THINKING ERRORS
By Karl Arnold Belser
14 October 2013




The most serious thinking issue is the Dunning-Kruger Effect in which a person doesn't know that they don't know. This lack of self-knowledge is not black and white, but rather a kind of biased thinking about or estimation of one's abilities.

The heart of the matter is the two types of thinking processes that 
Daniel Kehneman describes in his book Thinking, Fast and Slow, System 1 for reflexive thinking and System 2 for conscious calculation. Kehneman points out that most people operate reflexively and actually avoid and do not enjoy conscious thinking. These System 1 errors are Cognitive Biases. These  biases are subtle because one generally is not aware that a thinking error is occurring.

I think that the method for Reducing Cognitive Biases is to observe that most biases are reflexive and hence unconscious. If one can recognize situations in which a particular bias might occur, one might be able to become conscious (that is, to use System 2) and consciously consider what to do or say.

In short, I want to clean up my act so that I don't make obvious thinking errors.

My method in this article is to read and consider the lists of errors given in Wikipedia as follows:

List of Common Misconceptions


I have put the List of Misconceptions first to remind me to think based on real data or from first principles, which I know to be true.

The Black Swan

I have put the book titled The Black Swan next just because of the importance of the narrative fallacy. The mind almost  always makes up a story to explain the data so that the data can be remembered. Often the story corrupts the data because it is not true.'

List of Fallacies

I put the List of Fallacies next because they are simply common  thinking errors that should be habitually avoided.

List of Cognitive Biases

The list of cognitive biases is
both long and daunting. Hence, I will discuss a few biases from the Decision-Making, Belief and Behavioral Biases sub-list that I think might effect my investing behavior and in the big picture my ability to survive Black Swan events.. I am not going to discuss misconceptions or fallacies. These can be studied separately.


1. Status quo bias


This is the tendency to favor things the way they are. The argument "If it ain't broke, don't fix it" is a central idea. I know that as an older person I don't have the energy to make changes even though they might improve things a bit. I am afraid of the  unexpected consequences. The imperative is: "Think Outside the Box".

2. Normalcy bias

This is the denial that unexpected things (low probability events) might happen. The person makes no effort to avoid all together or to become robust to such events. This is what the turkey might think until the day he becomes Thanksgiving dinner, the Parable of the Turkey. The imperative is: "Hope for the best and prepare for the worst".

3. Bandwagon effect

This is the tendency to act or think like the group. I describe this kind of thinking error in Avalanche-Like Behavior.

4. Attention bias

This is the tendency for a person to focus on what he or she thinks about the most. The old adage that "If all you have is a hammer, everything looks like a nail" sums up this effect. It is also possible that the media might focus attention inappropriately as I describe in Attention Economics.  The imperative is: "Look for data and avoid the hype".

5.  Framing Bias

Decision-making tends to be influenced when the stated outcome as a gain or when the stated outcome as a loss. 
Daniel Kehneman received the Nobel Prize in Economics for quantifying this effect in his work called Prospect Theory. Prospect Theory disproved the Efficient-Market Hypothesis.

6.  Anchoring Bias

This is the tendency for people to use the first piece of information as a reference and then to adjust future decision relative to this anchor.

7. Belief bias

The tendency for an individual to judge a proposition based on the proposition's plausibility, not on observed data. The imperative is to ask "What data supports the proposition, and is the proposition falsifiable?"


8. Confirmation Bias

This is the tendency to look for interpretations and to remember information that confirms what one believes. The warning is:  "Correlation does not prove causation".

9. Clustering illusion

This is the tendency to see patterns in small amounts or short runs of data. The imperative is: "Make sure the sample size is large enough to get a good statistical average".
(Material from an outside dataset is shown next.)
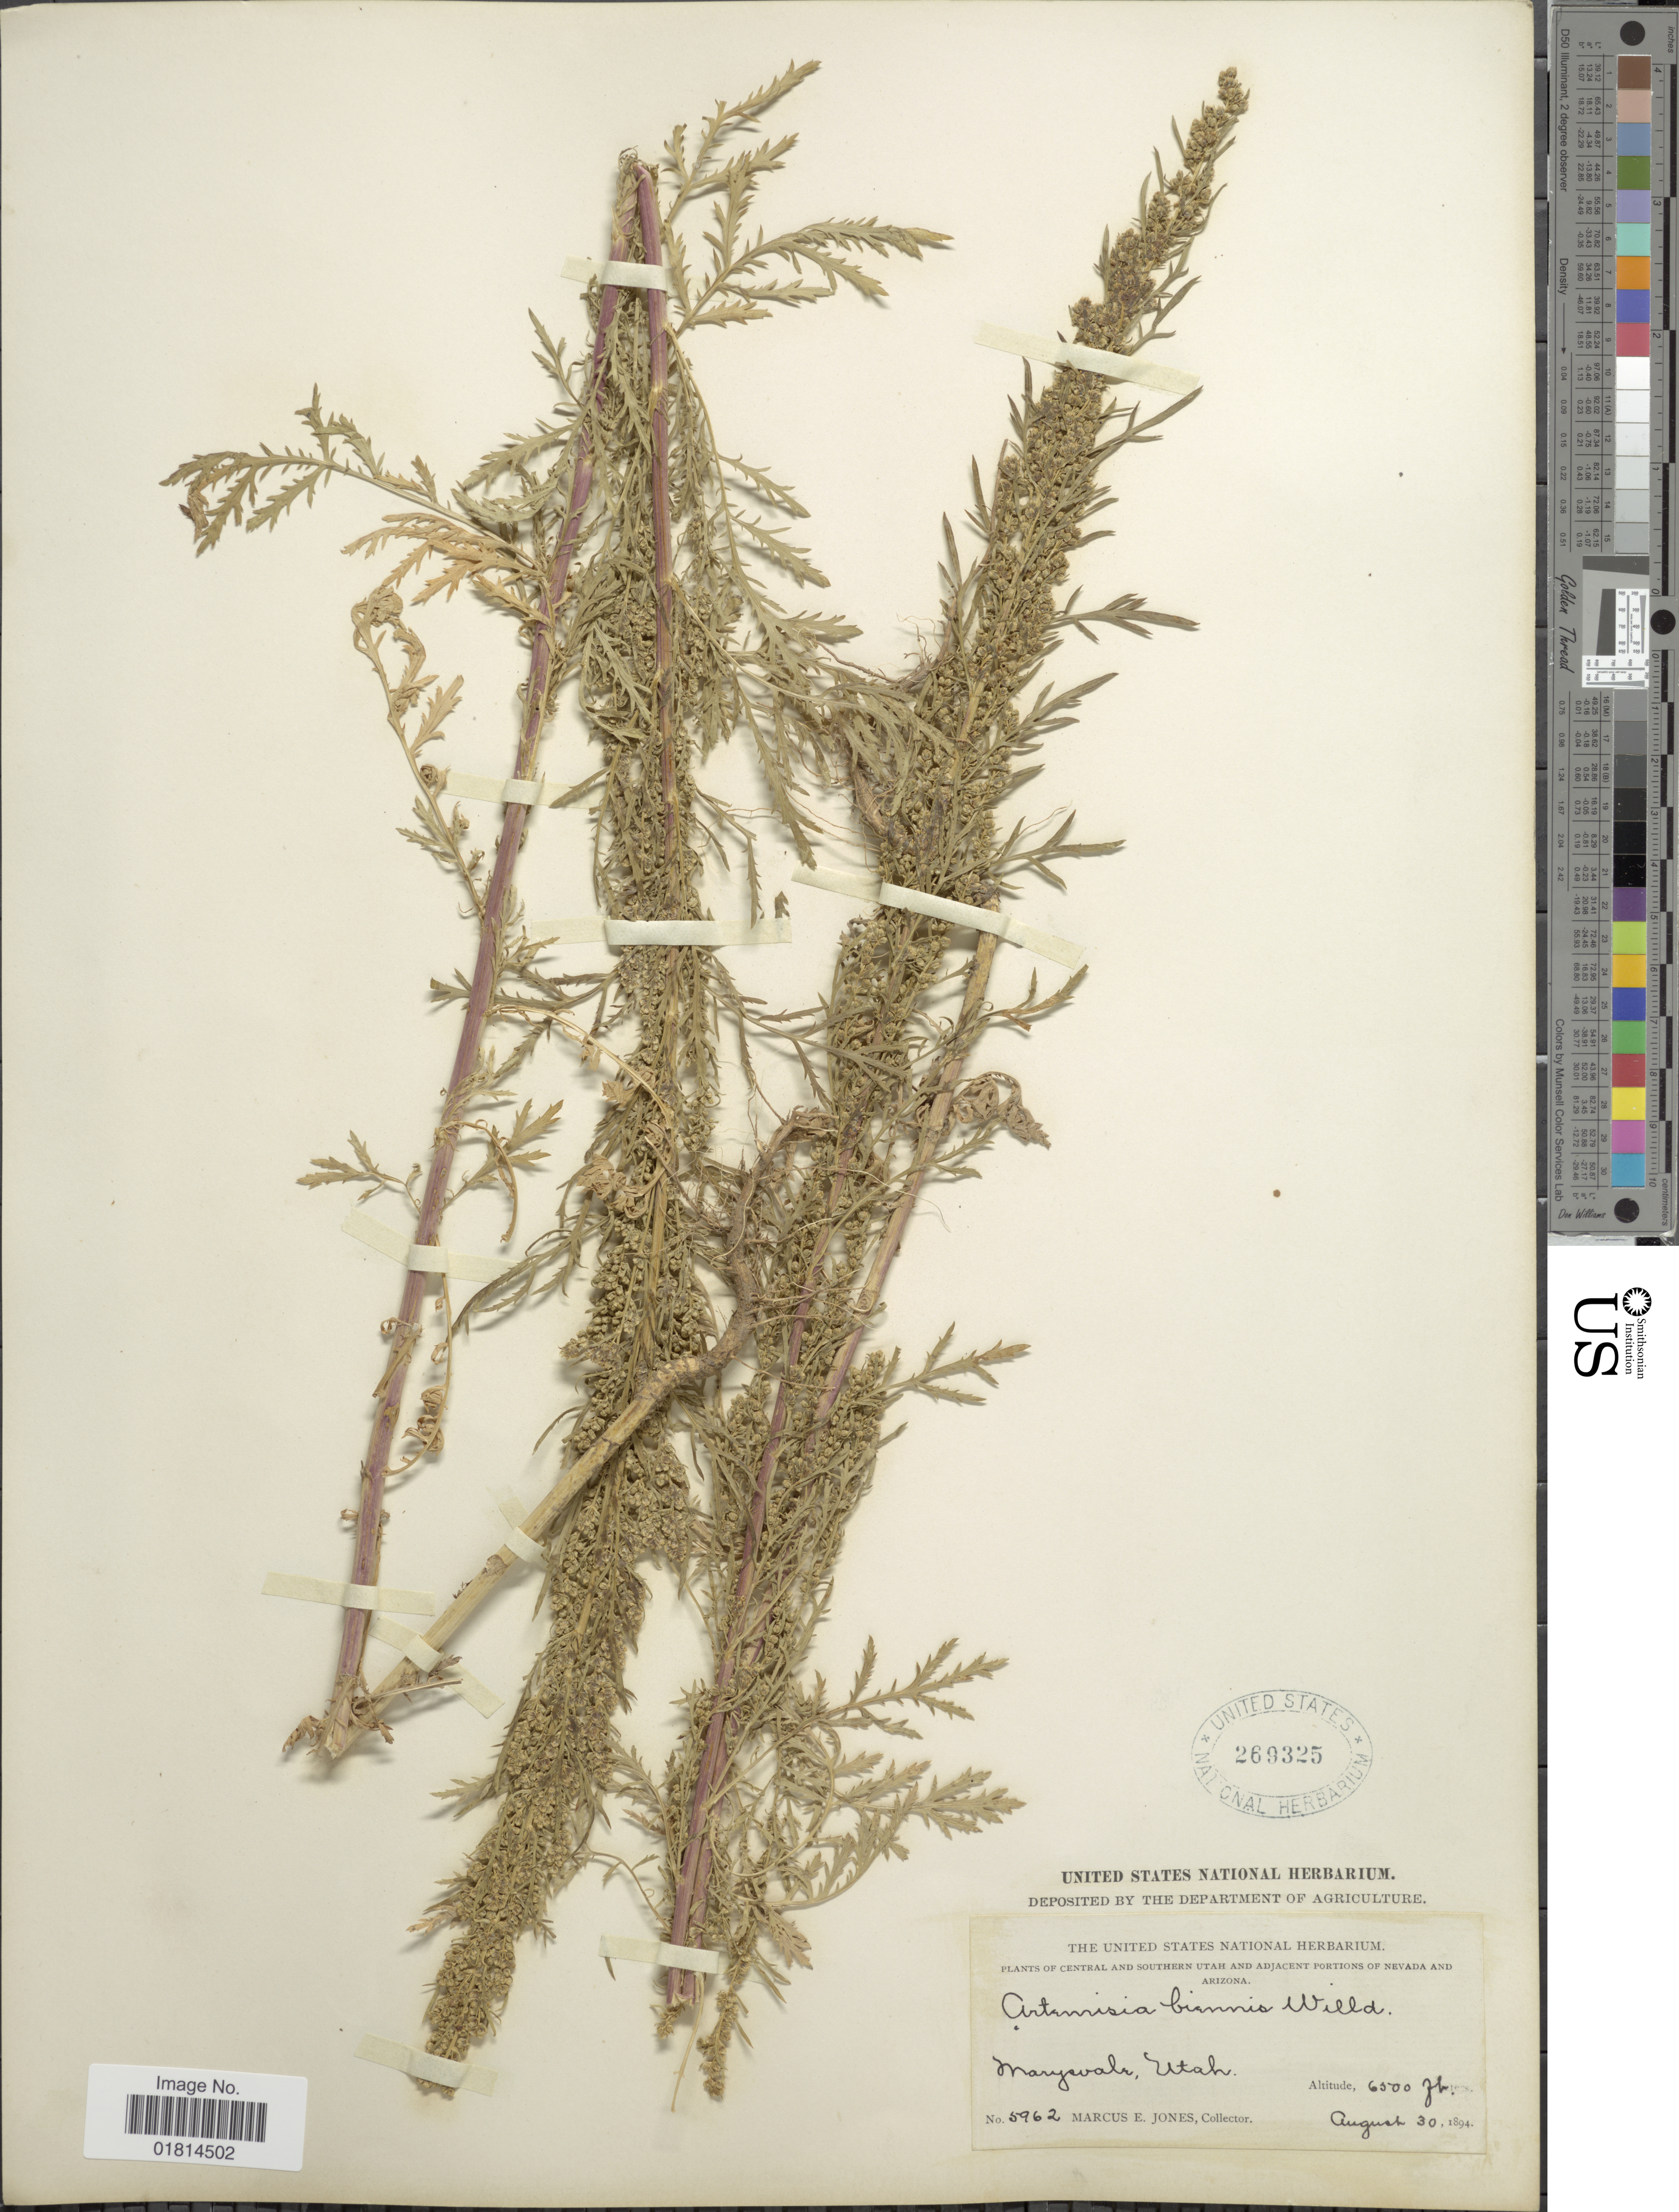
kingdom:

10. Hyperbolic Discount Bias

This is the tendency for a person to prefer a reward now versus a bigger reward later. This tendency may be why some investors do not hold their securities for long time periods. The result is a smaller profit. Warren Buffett avoids this problem by saying that "My favorite holding period is forever".

11. Ludic fallacy

It is not possible to predict the future with mathematical modeling. Hence, a game is not a good metaphor for real life situations. There will always be significant unexpected events that will dramatically change the future.

12. Impact bias

The tendency to over-estimate future feelings or emotional states as the consequence of a current action. E.G. would more money or a new car now make me happier tomorrow? Probably not.

13. Restraint bias

This is the tendency for people to over-estimate their ability to have self-control.  This effect is especially bad when a person believes that they have excellent self-control, which is a good example of the Dunning-Kruger Effect. The imperative is: Keep reminding yourself "I don't really have as much self-control as I think I do".